Não permita que dúvidas corroam as possibilidades de sua empresa crescer. O e-Commerce B2B veio para agregar o canal de vendas na transformação digital das empresas.

Como sua empresa, vê isso? Quais outras dúvidas impedem que a estratégia de venda no canal digital seja implementada?

B2C, B2B, B2E, B2G, B2B2C, C2C e Marketplace. Qual a diferença entre eles?

E-Commerce por definição é um modelo de transações comerciais feitas online, normalmente através de um portal de venda digital na internet. Porém, ele vem ganhando espaço e crescendo de forma consistente. Os tipos de vendas foram se especializando ao ponto de terem mecânicas e modelos de negócios específico. E com isto, várias siglas foram sendo criadas para denominar cada um destes modelos.
Veja as principais siglas que definem cada modalidade de e-Commerce:

B2C (Business to Consumer): Este é o tipo mais comum, é a venda direto para o cliente final. Normalmente é uma venda operada por um varejista, que seu foco já é vender produtos ao cliente final, mas pode também ser operada por um distribuidor ou fabricando, quando este se comporta na transação como um varejista. Importante não confundir venda varejo com venda para cliente final. A internet está possibilitando que fabricantes vendam diretamente ao cliente, desintermediando a compra.

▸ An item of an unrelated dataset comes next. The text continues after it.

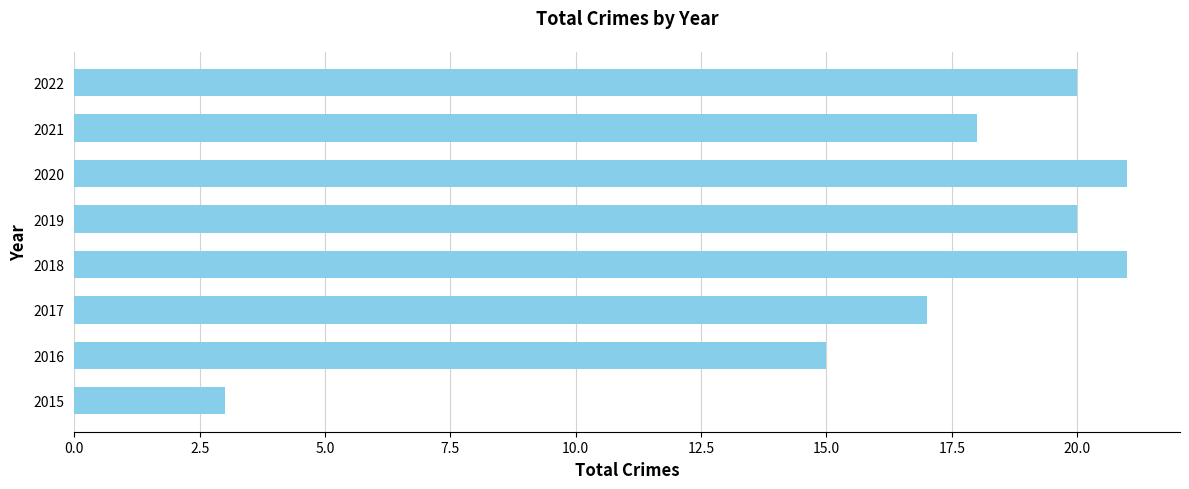

Reading top to bottom, list all the values displayed in this chart.

2022=20	2021=18	2020=21	2019=20	2018=21	2017=17	2016=15	2015=3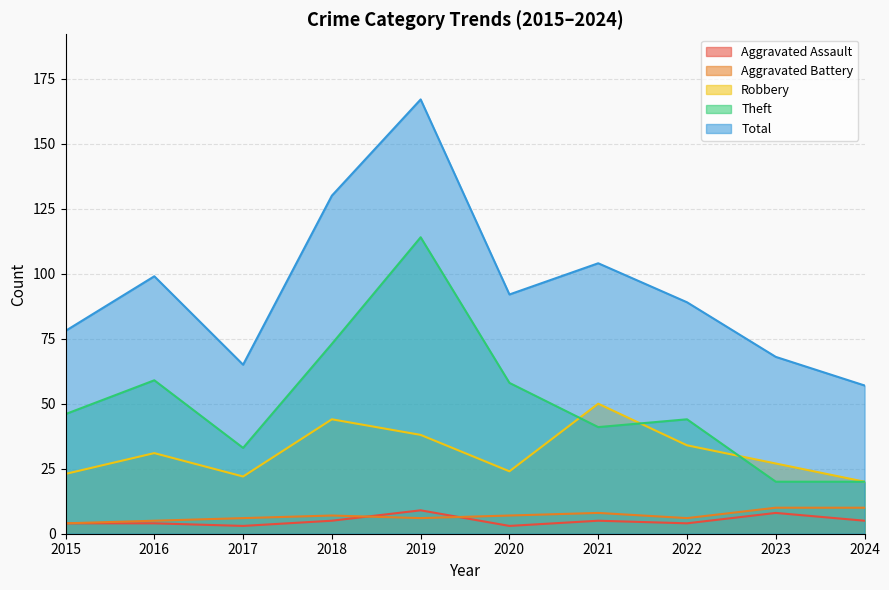

What is the difference between the maximum and minimum values in the Theft series?

94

B2B (Business to Business): Este é o oposto do B2C. Enquanto no B2C é uma empresa vendendo para um cliente final, o B2B trata dos modelos de venda entre duas empresas. Normalmente é uma venda cuja finalidade de quem compra é para reposição de estoque e revenda ou para transformação e produtos que entrem em linhas de produção. Mesmo quando a compra é para consumo, tratamos este tipo de venda como B2B pois normalmente temos algumas complicações envolvidas. Aqui podemos classificar como venda para revenda, venda corporativa, ou mesmo uma sub-categoria especial chamada de MRO (Manutenção, Reparo e Operações, em tradução livre) Qual a grande diferença? É que entre empresas, existem muito mais detalhes como níveis de desconto pelo porte das compras, vendas faturadas com limites de crédito, impostos diferentes dependendo do estado ou tipo de empresa, etc.

B2E (Business to Employee): Quando a venda é para um cliente final, e quando este cliente é um funcionário ou colaborador da empresa, a venda recebe o nome de B2E. Neste tipo de e-Commerce as grandes diferençãs são de condições comerciais. Funcionários normalmente podem comprar produtos por preços diferenciados, em vários casos com limites máximos de compra e em outros até regulamentados por acordos sindicais.

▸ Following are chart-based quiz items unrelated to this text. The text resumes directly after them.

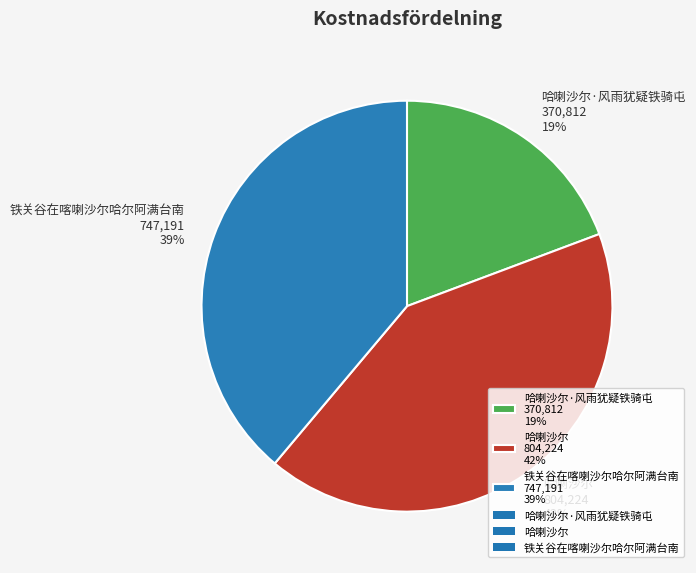

To the nearest percent, what portion does 铁关谷在喀喇沙尔哈尔阿满台南 747,191 39% represent?

39%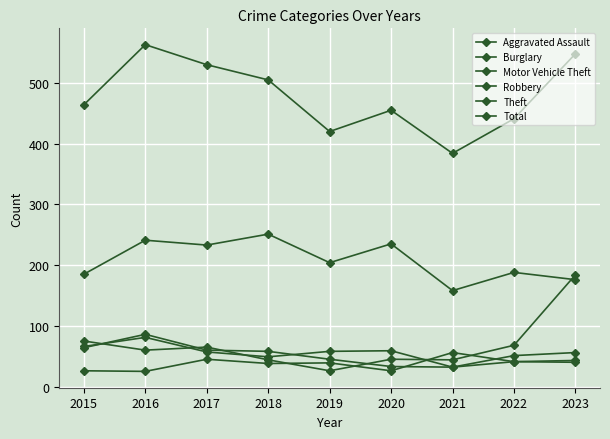

How many values in the Theft series are below 204?

4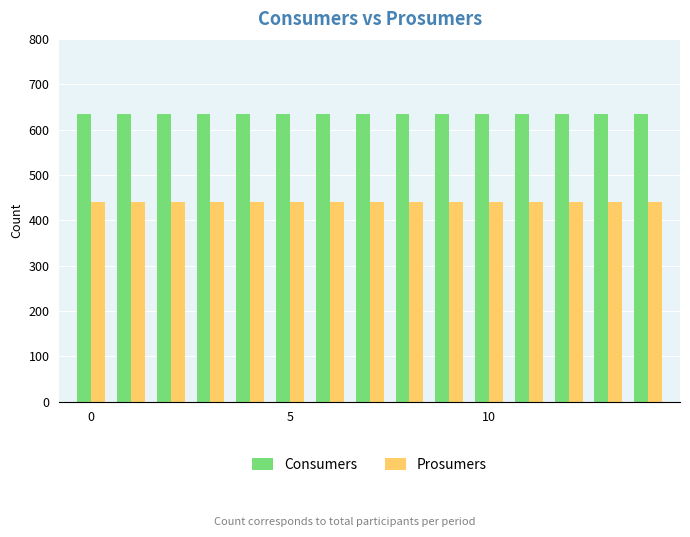

What is the value of the Consumers bar at the 14th from the left?

635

B2G (Business to Government): Quando uma empresa vende para o Governo. Vender para governos, seja nacional, estadual ou municipal tem diversas particularidades e processos que devem ser seguidos. Portais de compra, editais de licição, leis que regulam compra e venda são alguns dos pontos que devem ser tratados pelo processo de venda.

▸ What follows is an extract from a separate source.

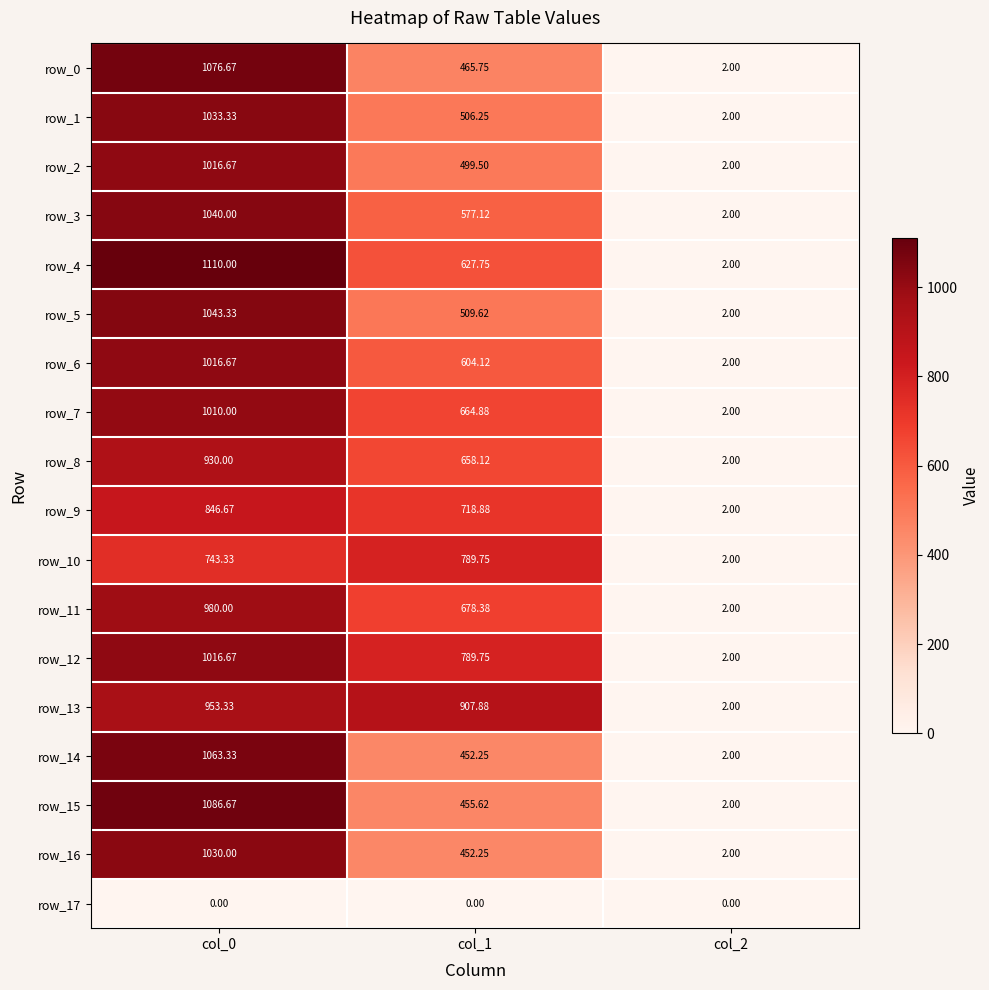

At which label is row_13 closest to 477?

col_1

B2B2C (Business to Business to Consumer): Quando uma empresa faz negócios com outra visando uma venda para o cliente final. Uma loja de informática pode fazer uma venda para seu cliente final utilizando o próprio sistema do distribuidor, que fatura direto para o cliente, porém sendo intermediado pelo lojista, que não precisa ter estoque, risco de crédito nem logística.

C2C (Consumer to Consumer): É quando um site intermedia transações diretamente entre duas partes, normalmente duas pessoas. Sites de leilões como eBay e Mercado Livre caem nesta condição. As pessoas não compram seus produtos do Mercado Livre, elas compram de outras pessoas que anunciam eles lá. Atualmente este tipo de negócio expandiu e hoje vende quase de tudo, entre empresas e pessoas.

Marketplace: É o termo da moda atualmente. Empresas como Mercado Livre já faziam isto e atualmente alguns varejistas como Walmart, B2W, CNova vendem produtos de diversos fornecedores.